Reputation: 99526
From Programming Language Pragmatics, by Scott, regarding in-lining and recursion:
In-line expansion is also not an option in the general case for recursive subroutines. For the occasional case in which a recursive call is possible but unlikely, it may be desirable to generate a true recursive subroutine, but to expand one level of that routine in-line at each call site.
As a simple example, consider a binary tree whose leaves contain character strings. A routine to return the fringe of this tree (the left-to-right concatenation of the values in its leaves) might look like this in C++:
string fringe(bin_tree *t) { // assume both children are nil or neither is if (t->left == 0) return t->val; return fringe(t->left) + fringe(t->right); }
A compiler can expand this code in-line if it makes each nested invocation a true subroutine call. Since half the nodes in a binary tree are leaves, this expansion will eliminate half the dynamic calls at run time.
If we expand not only the root calls but also (one level of) the two calls within the true subroutine version, only a quarter of the original dynamic calls will remain.
I am having trouble understanding the following sentences:
What do they mean actually?
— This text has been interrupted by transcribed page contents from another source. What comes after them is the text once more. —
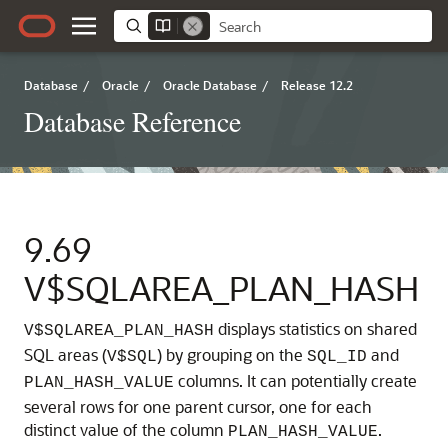
Database
/
Oracle
/
Oracle Database
/
Release 12.2
Database Reference
9.69
V$SQLAREA_PLAN_HASH
displays statistics on shared
V$SQLAREA_PLAN_HASH
SQL areas (
) by grouping on the
and
V$SQL
SQL_ID
columns.
It can potentially create
PLAN_HASH_VALUE
several rows for one parent cursor, one for each
distinct value of the column
.
PLAN_HASH_VALUE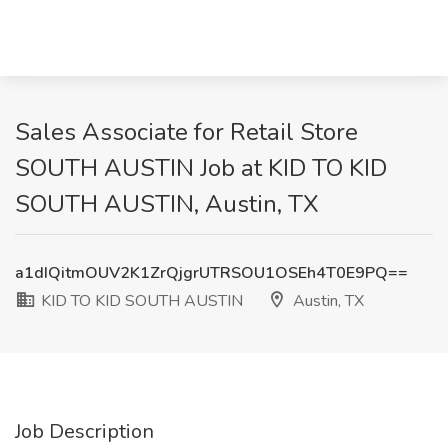
Sales Associate for Retail Store
SOUTH AUSTIN Job at KID TO KID
SOUTH AUSTIN, Austin, TX
a1dIQitmOUV2K1ZrQjgrUTRSOU1OSEh4T0E9PQ==
KID TO KID SOUTH AUSTIN
Austin, TX
Job Description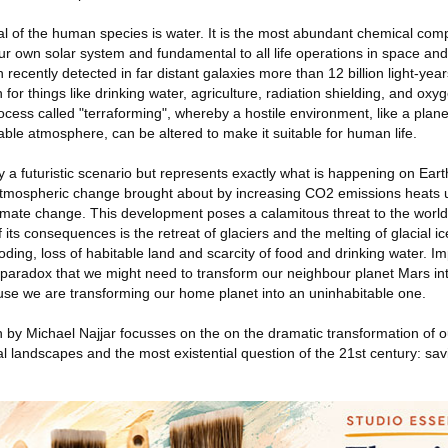
val of the human species is water. It is the most abundant chemical com
 our own solar system and fundamental to all life operations in space a
ecently detected in far distant galaxies more than 12 billion light-years 
or things like drinking water, agriculture, radiation shielding, and oxyg
ocess called "terraforming", whereby a hostile environment, like a planet
able atmosphere, can be altered to make it suitable for human life.
 a futuristic scenario but represents exactly what is happening on Earth
tmospheric change brought about by increasing CO2 emissions heats 
imate change. This development poses a calamitous threat to the world
 its consequences is the retreat of glaciers and the melting of glacial i
ooding, loss of habitable land and scarcity of food and drinking water. Imp
e paradox that we might need to transform our neighbour planet Mars int
se we are transforming our home planet into an uninhabitable one.
n by Michael Najjar focusses on the on the dramatic transformation of o
l landscapes and the most existential question of the 21st century: sav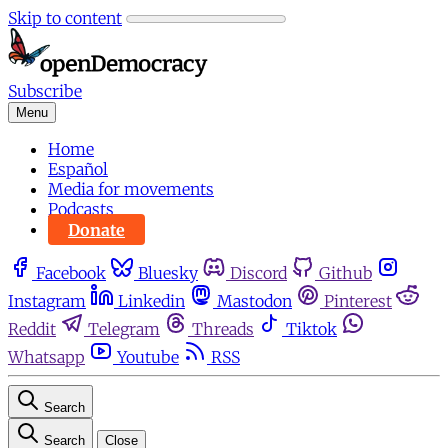
Skip to content
Subscribe
Menu
Home
Español
Media for movements
Podcasts
Donate
Facebook
Bluesky
Discord
Github
Instagram
Linkedin
Mastodon
Pinterest
Reddit
Telegram
Threads
Tiktok
Whatsapp
Youtube
RSS
Search
Search
Close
Could you explain them with the given example, for example, show what the code is like after taking the action of each sentence?
Thanks.
Upvotes: 2
Views: 516
Reputation: 238421
Could you explain them with the given example, for example, show what the code is like
Note: The compiler/optimizer does not do the these actions on the C++ code that you write, but on some internal representation. It is possible to demonstrate the idea with C++, but due to syntax and readability issues, we may need to introduce additional changes such as temporary variables.
expand one level of that routine in-line at each call site.
result = fringe(t);
becomes
if (t->left == 0) result = t->val;
else result = fringe(t->left) + fringe(t->right);
expand not only the root calls but also (one level of) the two calls within the true subroutine version
if (t->left == 0) result = t->val;
else {
string left, right;
// one level of expansion for left subtree
if (t->left->left == 0) left = t->left->val;
else left = fringe(t->left->left) + fringe(t->left->right);
// one level of expansion for right subtree
if (t->right->left == 0) right = t->right->val;
else right = fringe(t->right->left) + fringe(t->right->right);
result = left + right;
}
Upvotes: 1
Reputation: 1
Some compilers can expand and inline quite nested recursive calls.
For example the following code (where I did not use the inline
keyword!):
static int fact(int n) {
if (n<=1) return 1;
else return n* fact(n-1);
}
extern "C" int f5();
int f5() {
return fact(5);
}
is compiled (using g++ -O2 -fverbose-asm -S
) by GCC 7.2 (On Linux/Debian/Sid on x86-64) into a simple function returning 120:
.text
.p2align 4,,15
.globl f5
.type f5, @function
f5:
.LFB1:
.cfi_startproc
# e.cc:10: };
movl $120, %eax #,
ret
.cfi_endproc
.LFE1:
.size f5, .-f5
.ident "GCC: (Debian 7.2.0-1) 7.2.0"
.section .note.GNU-stack,"",@progbits
Notice that fact
has been entirely inlined and do not appear in the generated assembler code.
"expand one level of that routine in-line at each call site"
That would mean that f5
would have been compiled into the equivalent of
int f5() { return 5*fact(4); }
with fact
appearing in the generated code and compiled into a recursive (machine code) function (consuming the call stack).
Upvotes: 1
Reputation: 180010
By far the easiest way to understand this, is to think of inlining as creating an alternative binary representation. E.g. besides creating the basic string fringe(bin_tree *t)
, the compiler may also decide to create string fringe__inlined(bin_tree *t)
. And in fringe__inlined
, the actual inlined function(s) will be one or two copies of fringe
.
It would even be possible to create a fringe__inlined__inlined
this way (two levels, as mentioned).